本書は、がん患者と医師の、心の対比と葛藤で話が進行していきます。今や日本人の二人に一人はがんにかかり、三人に一人はがんで亡くなりますから、がん治療は現在の医療がかかえる様々な問題を含んでいます。手術療法、抗がん剤治療、放射線治療、はたまた新しい治療法から、どのような治療を選択するのか、どのような病院で治療を受けるのか、入院なのか在宅なのか、最期はどのように迎えるのか、具体的に挙げればキリがありません。
本書の中で主人公のがん患者は、様々な医師と関わり合います。その中には良い医師も腹黒い医師もいます。それぞれに勧める治療法も異なり、考え方も異なり、彼は治療法と生き様の選択を繰り返しながら、余命は刻々とすり減っていきます。その一方でもう一人の主人公である若き医師は、日々の仕事に忙殺されながら、同じ過ちを繰り返すまいと葛藤を続けます。先輩医師の良き意見、悪しき意見の中で自分なりの答えを探し続けます。この小説で特筆すべきは、その臨場感にあります。がん患者の苦しみ、悩みが痛々しい程の描写で迫り、読んでいるこちらが辛くなる部分もある程です。それぞれの医師の考え方も、あーこんな医師いるなぁと思うところが多々ありました。現役医師でもある作者の経験が、本作の中で活きています。

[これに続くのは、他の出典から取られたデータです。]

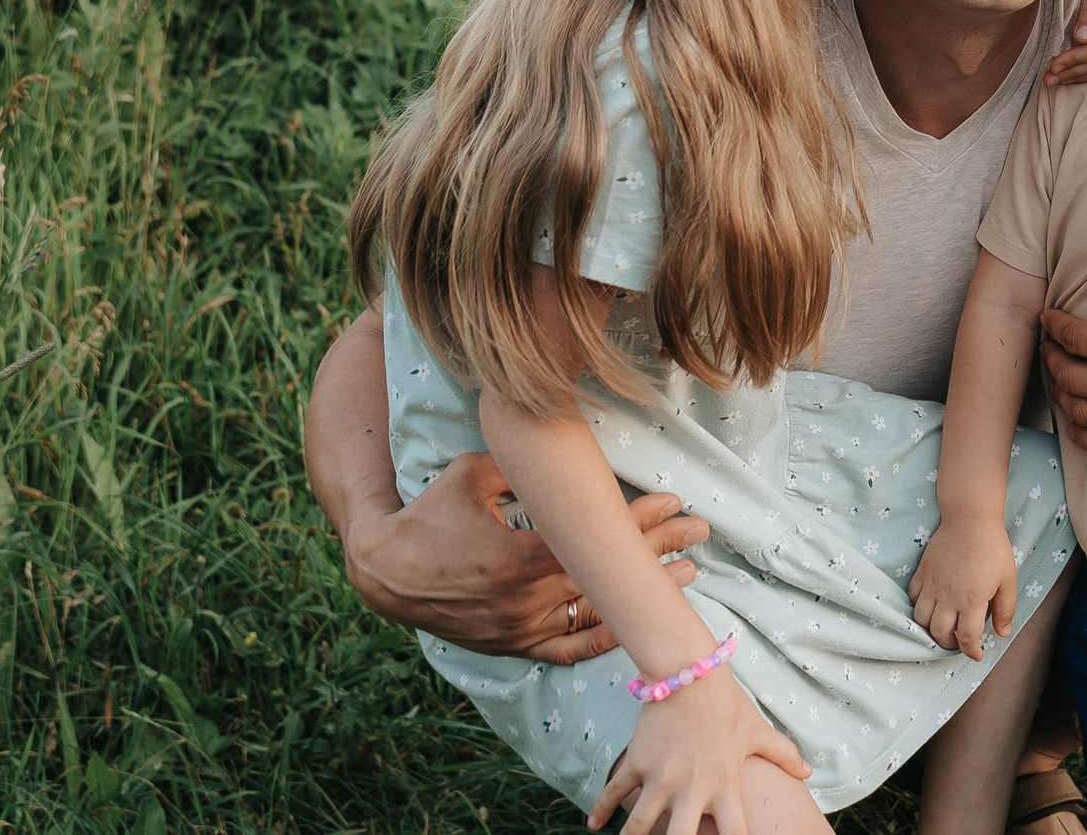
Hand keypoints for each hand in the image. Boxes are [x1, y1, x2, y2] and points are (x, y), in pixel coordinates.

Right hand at [342, 453, 704, 663]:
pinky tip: (632, 626)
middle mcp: (524, 601)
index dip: (638, 521)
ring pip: (595, 614)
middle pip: (605, 576)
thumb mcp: (473, 473)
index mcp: (518, 558)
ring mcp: (520, 629)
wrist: (387, 571)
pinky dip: (601, 640)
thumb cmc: (429, 513)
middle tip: (699, 530)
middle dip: (657, 550)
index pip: (593, 541)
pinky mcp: (513, 645)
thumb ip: (523, 463)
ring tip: (687, 574)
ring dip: (640, 594)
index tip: (673, 501)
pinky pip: (566, 649)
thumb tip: (564, 437)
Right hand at [589, 664, 808, 833]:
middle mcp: (692, 789)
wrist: (689, 670)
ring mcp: (661, 777)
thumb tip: (808, 772)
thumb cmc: (727, 703)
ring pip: (641, 825)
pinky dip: (601, 811)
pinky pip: (614, 793)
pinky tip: (595, 825)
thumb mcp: (757, 730)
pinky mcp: (637, 762)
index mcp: (725, 786)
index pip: (737, 834)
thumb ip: (782, 754)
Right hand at [907, 516, 1018, 661]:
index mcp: (972, 600)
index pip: (967, 638)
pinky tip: (931, 606)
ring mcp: (932, 584)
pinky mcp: (922, 572)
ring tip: (943, 626)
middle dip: (949, 644)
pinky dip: (919, 608)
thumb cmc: (993, 548)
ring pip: (921, 619)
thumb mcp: (1008, 580)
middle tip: (959, 641)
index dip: (971, 651)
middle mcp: (949, 596)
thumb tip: (1002, 634)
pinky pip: (913, 598)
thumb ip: (1005, 610)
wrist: (970, 518)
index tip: (976, 654)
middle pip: (939, 633)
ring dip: (930, 629)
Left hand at [1038, 249, 1086, 455]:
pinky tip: (1077, 421)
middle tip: (1048, 347)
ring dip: (1060, 394)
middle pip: (1068, 377)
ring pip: (1079, 411)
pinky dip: (1082, 432)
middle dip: (1051, 359)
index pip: (1074, 338)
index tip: (1048, 318)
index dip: (1054, 326)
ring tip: (1058, 377)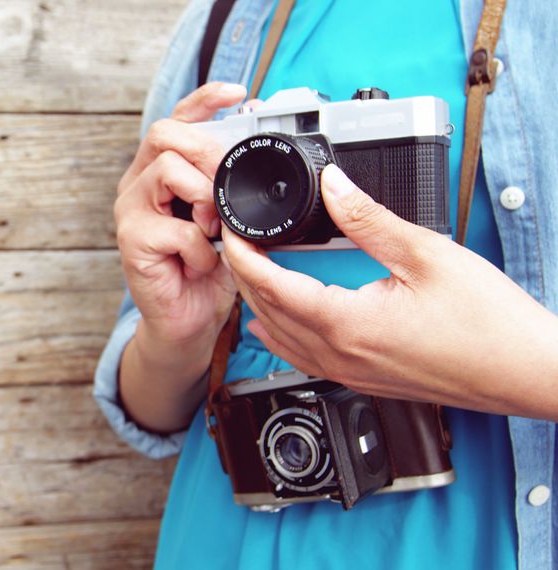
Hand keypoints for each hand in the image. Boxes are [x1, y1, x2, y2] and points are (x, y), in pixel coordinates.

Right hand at [115, 82, 245, 368]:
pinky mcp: (132, 241)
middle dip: (206, 149)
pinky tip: (203, 263)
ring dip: (204, 197)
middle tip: (229, 178)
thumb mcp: (227, 216)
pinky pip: (178, 227)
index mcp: (160, 170)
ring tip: (214, 227)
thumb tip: (257, 143)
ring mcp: (131, 211)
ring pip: (167, 170)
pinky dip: (202, 248)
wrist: (188, 322)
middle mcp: (138, 184)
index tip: (238, 92)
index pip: (176, 119)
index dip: (204, 99)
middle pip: (164, 133)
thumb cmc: (207, 268)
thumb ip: (231, 183)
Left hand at [222, 164, 557, 419]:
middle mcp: (340, 356)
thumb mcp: (426, 255)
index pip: (271, 286)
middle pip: (269, 313)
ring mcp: (351, 374)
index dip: (243, 256)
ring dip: (260, 305)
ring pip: (283, 340)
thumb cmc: (489, 324)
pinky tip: (280, 324)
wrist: (527, 373)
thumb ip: (369, 219)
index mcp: (346, 324)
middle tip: (236, 243)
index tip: (232, 231)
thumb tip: (333, 184)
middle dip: (246, 276)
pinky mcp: (366, 381)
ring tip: (250, 275)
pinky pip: (305, 358)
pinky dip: (283, 334)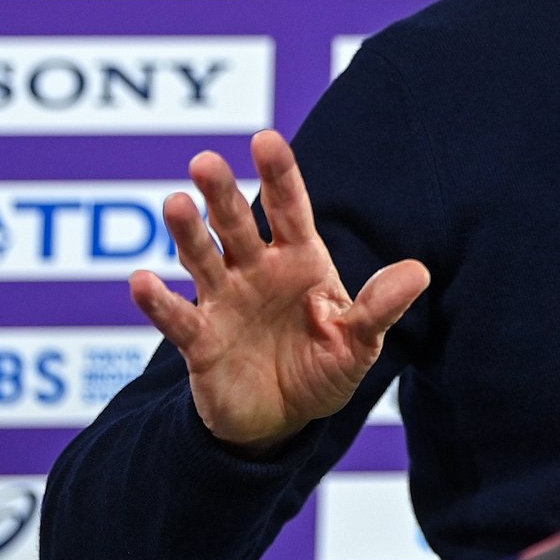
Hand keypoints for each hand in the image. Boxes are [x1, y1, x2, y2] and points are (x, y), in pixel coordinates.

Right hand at [129, 130, 429, 452]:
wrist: (283, 420)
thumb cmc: (322, 368)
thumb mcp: (359, 342)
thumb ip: (379, 308)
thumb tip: (418, 272)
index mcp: (299, 261)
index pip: (289, 209)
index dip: (278, 175)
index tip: (265, 139)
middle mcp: (256, 271)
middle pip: (236, 225)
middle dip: (222, 194)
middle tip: (205, 161)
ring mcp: (224, 302)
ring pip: (202, 260)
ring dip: (187, 234)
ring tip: (175, 203)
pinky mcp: (200, 342)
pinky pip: (177, 319)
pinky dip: (158, 302)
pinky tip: (141, 281)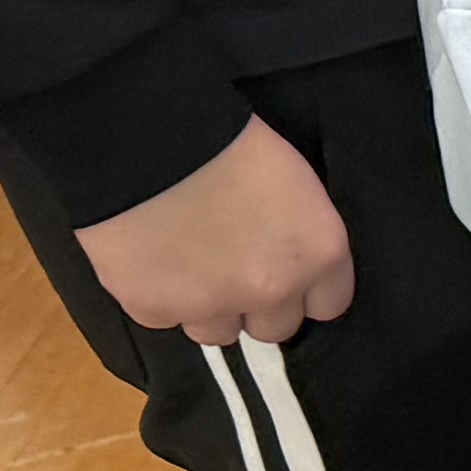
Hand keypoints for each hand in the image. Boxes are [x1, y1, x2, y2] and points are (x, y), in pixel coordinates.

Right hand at [76, 114, 355, 346]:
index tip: (285, 274)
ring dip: (206, 307)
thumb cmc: (223, 138)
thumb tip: (286, 252)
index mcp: (317, 253)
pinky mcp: (153, 309)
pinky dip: (157, 297)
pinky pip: (162, 319)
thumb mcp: (290, 177)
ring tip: (185, 265)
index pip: (329, 304)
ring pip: (217, 332)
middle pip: (274, 328)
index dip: (305, 290)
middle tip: (230, 268)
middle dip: (255, 304)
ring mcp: (212, 306)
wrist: (142, 138)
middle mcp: (272, 290)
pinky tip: (148, 259)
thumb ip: (298, 230)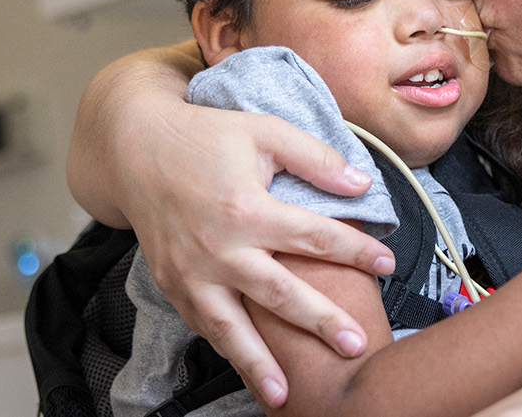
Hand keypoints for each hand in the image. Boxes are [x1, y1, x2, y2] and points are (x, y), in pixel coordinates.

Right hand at [68, 45, 394, 406]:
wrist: (134, 149)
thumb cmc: (205, 136)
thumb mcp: (265, 132)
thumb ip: (315, 158)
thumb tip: (361, 184)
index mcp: (246, 208)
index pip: (315, 237)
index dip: (356, 250)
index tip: (387, 263)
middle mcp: (218, 248)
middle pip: (279, 294)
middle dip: (320, 322)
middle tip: (355, 345)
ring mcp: (191, 272)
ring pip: (231, 327)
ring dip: (258, 363)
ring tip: (284, 395)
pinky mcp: (172, 284)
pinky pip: (203, 324)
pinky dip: (226, 349)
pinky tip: (248, 368)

自分が医学生時代に読んだ本である、キュブラー・ロスの「死の瞬間」には死にゆく過程の心の五段階が示されていました。
- 否認…自分が死ぬということは嘘ではないのかと疑う段階。
- 怒り…なぜ自分が死ななければならないのかという怒りを周囲に向ける段階。
- 取引…なんとか死なずにすむように取引をしようと試みる段階。
- 抑うつ…なにもできなくなる段階。
- 受容…最終的に自分が死に行くことを受け入れる段階です。
全ての方がこのような経過を辿るというわけではありませんが、様々な患者を看取った自分の経験からも、納得できる部分が多くあります。主人公のがん患者も、このような過程を辿りながら、人生の価値を何とか見出そうとします。どのような選択が正しかったのか?患者と医師の気持の溝が埋まるのか否か?答えのない問題に両者は翻弄されます。しかし結局、医師は机上の勉強だけではなく、患者から学ぶ事の方が多いのです。
現在の医療問題を考える意味でも、是非読んで頂きたい一冊です。「悪医」という恐いタイトルではありますが、読んだ後は自分の人生に対して少しだけ優しくなれるかもしれません。